=== Section Start ===

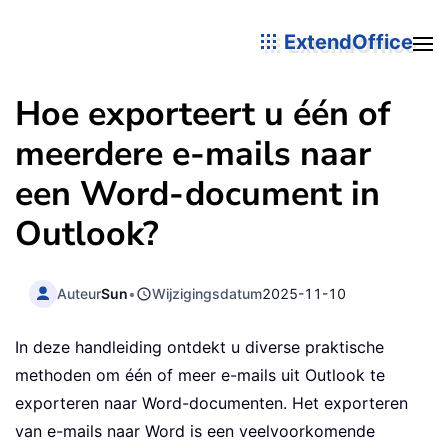
ExtendOffice
Hoe exporteert u één of
meerdere e-mails naar
een Word-document in
Outlook?
Auteur
Sun
•
Wijzigingsdatum
2025-11-10
In deze handleiding ontdekt u diverse praktische
methoden om één of meer e-mails uit Outlook te
exporteren naar Word-documenten. Het exporteren
van e-mails naar Word is een veelvoorkomende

=== Section End ===

• **Goal of the exercise**
Reproduce every line of text in the material word for word, leaving out the pictures.

• **Solution**
ExtendOffice
Hoe exporteert u één of
meerdere e-mails naar
een Word-document in
Outlook?
Auteur
Sun
•
Wijzigingsdatum
2025-11-10
In deze handleiding ontdekt u diverse praktische
methoden om één of meer e-mails uit Outlook te
exporteren naar Word-documenten. Het exporteren
van e-mails naar Word is een veelvoorkomende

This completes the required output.